In addition to addressing Sunday shoppers in Asda, he has hit the headlines this year by being the first archbishop to address the Trades Union Congress. At Brighton in September, he said employers had a "moral responsibility" to recognise unions.

Archbishop Carey is the first Archbishop of Canterbury not to have attended Oxford or Cambridge universities. When asked by one interviewer whether he found it ironic that someone from his background had become such an important part of the establishment, he replied:

"I have always been an evolutionist rather than a revolutionist. You change systems from within, rather than by overthrowing them. My experience of the establishment has made me realise there are traditions in our society we must continue to honour and respect."

Before becoming Archbishop of Canterbury, he worked for a time as a parish priest at an evangelical church in Durham. Within two years, he had trebled the congregation.

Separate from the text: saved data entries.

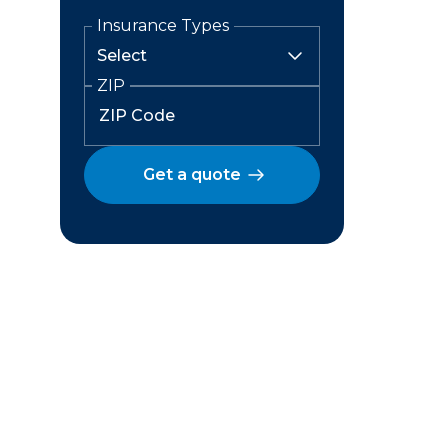
Insurance Types
ZIP
Get a quote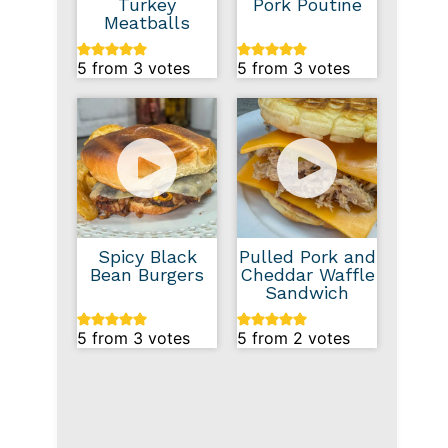
Turkey
Pork Poutine
Meatballs
5
from
3
votes
5
from
3
votes
Spicy Black
Pulled Pork and
Bean Burgers
Cheddar Waffle
Sandwich
5
from
3
votes
5
from
2
votes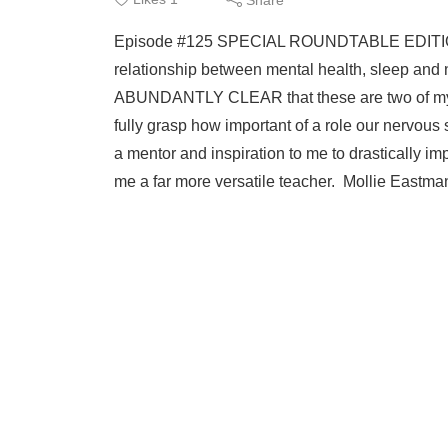
syst
Episode #125 SPECIAL ROUNDTABLE EDITION 
relationship between mental health, sleep and n
ABUNDANTLY CLEAR that these are two of my mo
fully grasp how important of a role our nervous
a mentor and inspiration to me to drastically
me a far more versatile teacher. Mollie Eastman 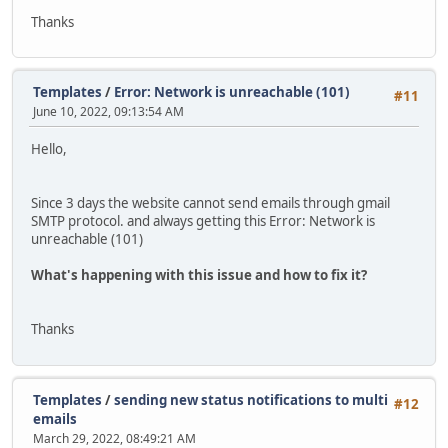
Thanks
Templates
/
Error: Network is unreachable (101)
#11
June 10, 2022, 09:13:54 AM
Hello,
Since 3 days the website cannot send emails through gmail
SMTP protocol. and always getting this Error: Network is
unreachable (101)
What's happening with this issue and how to fix it?
Thanks
Templates
/
sending new status notifications to multi
#12
emails
March 29, 2022, 08:49:21 AM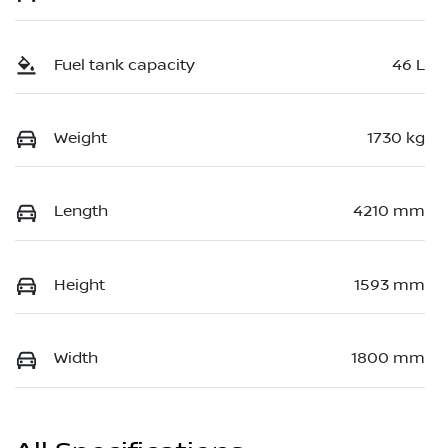
Fuel tank capacity
46 L
Weight
1730 kg
Length
4210 mm
Height
1593 mm
Width
1800 mm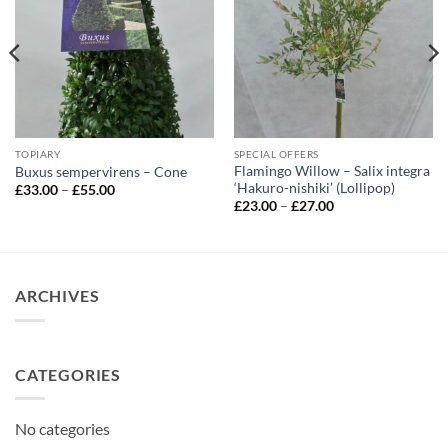
TOPIARY
SPECIAL OFFERS
Flamingo Willow – Salix integra
Buxus sempervirens – Cone
‘Hakuro-nishiki’ (Lollipop)
Price
£
33.00
–
£
55.00
range:
Price
£
23.00
–
£
27.00
£33.00
range:
through
£23.00
£55.00
through
£27.00
ARCHIVES
CATEGORIES
No categories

It was this kind of achievement that led to his appointment as a bishop at Bath and Wells.

Less than three years later, Mrs Thatcher chose him as Archbishop of Canterbury. It was a job he once said he would not wish on his worst enemy.

The Institution of the Archbishop

George Carey is the 103rd Archbishop of Canterbury. The first was St. Augustine, who was sent from Rome by Pope Gregory the Great in 596AD to re-establish the Church in England.

The pope had ordered that the island of Britain should be organised into two Provinces, one around London in the south and the second in York. But it was finally Canterbury, rather than London, that became the base for the Southern Province.

The Archbishop of Canterbury is the most senior bishop in the Church of England, and is the person who crowns the monarch.

Bishops used to be the monarch's closest advisors, and the Archbishops of Canterbury and York and the 24 other most senior bishops still have seats in the House of Lords.

The Archbishops of Canterbury and York are joint presidents of the General Synod, the Church of England's governing body.